Since the glass surface allows for the tape, or paper, or stray notepad markings to be viewed recto and verso, the blanched color of the wall here contributed to an errant sense of Cubist collage, an effect that counters the cat’s cradle of the loosely geometric shapes delineated by the wire or cord. The works are small mixed-media events, tentative, emotive assemblages embodied by “meager” materials—dal in Hebrew—as the catalogue explains. In this way, the Minimalist impulse of the day—think Donald Judd or Carl Andre—was married to Robert Rauschenberg’s smaller Combines of the early 1950s.

In fact, one can find a similar attitude obtaining to work made by the Arte Povera artists in Italy, just as it resounds throughout the efforts of a number of post-Minimalist Americans, among them Dorothea Rockburne and Mel Bochner. It is therefore of no scant importance that several Israeli artists of this sensibility were also living and working in New York City, either as long-term binationals or on extended fellowships. Tevet himself eventually joined the American ranks, arriving here in 1979.

By coincidence, Rauschenberg was in Jerusalem in 1974, preparing an exhibition for the Israel Museum. Encountering Tevet’s work in a gallery, he acquired several of the glasses included in the present exhibition. At that moment, the Yom Kippur War had just ended. Tevet served in that conflict, and this wartime experience may have spurred certain changes in his art: his move to somewhat larger, more distinctly rectangular sheets of Plexiglas and his introduction of a generative new figure derived from the circle. After all, it is not solely the dialectics of modernism—the famed formalist triad: thesis, antithesis, synthesis—that transforms style.

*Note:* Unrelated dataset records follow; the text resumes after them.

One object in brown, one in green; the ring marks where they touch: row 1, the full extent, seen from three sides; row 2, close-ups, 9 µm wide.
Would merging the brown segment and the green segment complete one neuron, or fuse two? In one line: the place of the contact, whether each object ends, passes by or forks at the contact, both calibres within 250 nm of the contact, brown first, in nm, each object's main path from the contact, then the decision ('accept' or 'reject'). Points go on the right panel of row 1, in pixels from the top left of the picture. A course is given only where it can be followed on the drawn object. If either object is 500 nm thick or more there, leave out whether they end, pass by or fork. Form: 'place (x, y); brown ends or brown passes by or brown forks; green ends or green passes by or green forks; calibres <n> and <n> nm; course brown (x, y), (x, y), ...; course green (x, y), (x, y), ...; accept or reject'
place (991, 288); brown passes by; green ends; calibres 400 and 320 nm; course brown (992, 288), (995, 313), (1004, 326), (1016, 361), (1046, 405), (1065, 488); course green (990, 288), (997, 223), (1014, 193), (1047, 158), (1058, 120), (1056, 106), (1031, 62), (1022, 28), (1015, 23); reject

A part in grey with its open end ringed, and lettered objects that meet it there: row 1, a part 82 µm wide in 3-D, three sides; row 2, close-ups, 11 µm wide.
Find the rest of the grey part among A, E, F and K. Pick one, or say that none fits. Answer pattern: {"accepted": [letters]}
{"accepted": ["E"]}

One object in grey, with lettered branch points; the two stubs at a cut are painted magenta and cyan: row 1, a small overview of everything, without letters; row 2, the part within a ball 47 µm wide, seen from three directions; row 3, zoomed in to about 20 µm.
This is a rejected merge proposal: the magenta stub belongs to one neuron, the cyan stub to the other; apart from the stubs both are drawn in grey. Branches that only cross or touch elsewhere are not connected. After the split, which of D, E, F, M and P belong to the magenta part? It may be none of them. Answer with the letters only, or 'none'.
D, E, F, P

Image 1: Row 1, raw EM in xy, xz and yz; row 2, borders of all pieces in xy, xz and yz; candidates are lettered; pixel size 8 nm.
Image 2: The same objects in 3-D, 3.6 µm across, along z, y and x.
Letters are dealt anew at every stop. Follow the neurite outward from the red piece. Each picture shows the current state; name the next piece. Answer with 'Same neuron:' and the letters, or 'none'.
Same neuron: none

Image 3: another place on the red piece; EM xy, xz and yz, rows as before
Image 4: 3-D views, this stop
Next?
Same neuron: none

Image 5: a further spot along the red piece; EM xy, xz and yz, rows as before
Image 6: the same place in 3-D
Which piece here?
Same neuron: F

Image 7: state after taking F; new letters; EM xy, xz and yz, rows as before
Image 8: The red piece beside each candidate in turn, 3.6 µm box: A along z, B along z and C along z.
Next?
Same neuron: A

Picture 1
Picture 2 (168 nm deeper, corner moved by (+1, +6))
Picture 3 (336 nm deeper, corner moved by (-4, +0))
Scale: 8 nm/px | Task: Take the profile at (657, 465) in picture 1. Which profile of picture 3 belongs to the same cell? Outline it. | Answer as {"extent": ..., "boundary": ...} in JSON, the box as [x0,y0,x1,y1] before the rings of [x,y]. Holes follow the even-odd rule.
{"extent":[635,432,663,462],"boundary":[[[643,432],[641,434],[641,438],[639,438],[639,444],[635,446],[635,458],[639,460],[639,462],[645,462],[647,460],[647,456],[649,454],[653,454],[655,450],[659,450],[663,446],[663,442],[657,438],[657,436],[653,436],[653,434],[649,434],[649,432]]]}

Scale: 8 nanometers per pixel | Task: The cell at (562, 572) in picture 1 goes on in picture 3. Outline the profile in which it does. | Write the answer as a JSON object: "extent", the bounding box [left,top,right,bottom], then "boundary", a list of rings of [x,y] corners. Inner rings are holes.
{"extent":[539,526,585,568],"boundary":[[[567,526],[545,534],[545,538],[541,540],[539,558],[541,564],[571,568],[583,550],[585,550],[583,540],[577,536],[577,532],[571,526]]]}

By the mid-’70s, Tevet occupied a secure niche within an extraordinary generation of Israeli artists—Joshua Neustein, Benni Efrat, Buky Schwartz, among many others. Heirs to the Ofakim Hadashim (New Horizons), a group of utopian abstractionists who arrived in Israel during the Palestine mandate, these artists generally rejected the illustrative imagery still typical of a broad reach of modern Israeli art: pictures of stalwart collectivist chalutzim and kibbutzniks, ecstatic dancing Hassidim, Rembrandtish patriarchal rabbis. Though such provender surely nourishes a sense of national selfhood, for this younger generation of Israeli artists—particularly those born to survivors of an irremediable wound—a reverential sense of belonging could also be coded within the “actual poorness” of the modest, at-hand studio materials Tevet employed. And thus, with the passage of time, Tevet’s glass works—in their dal—played their role in contributing to a new, non-mimetic form of artistic embodiment of Israeli identity.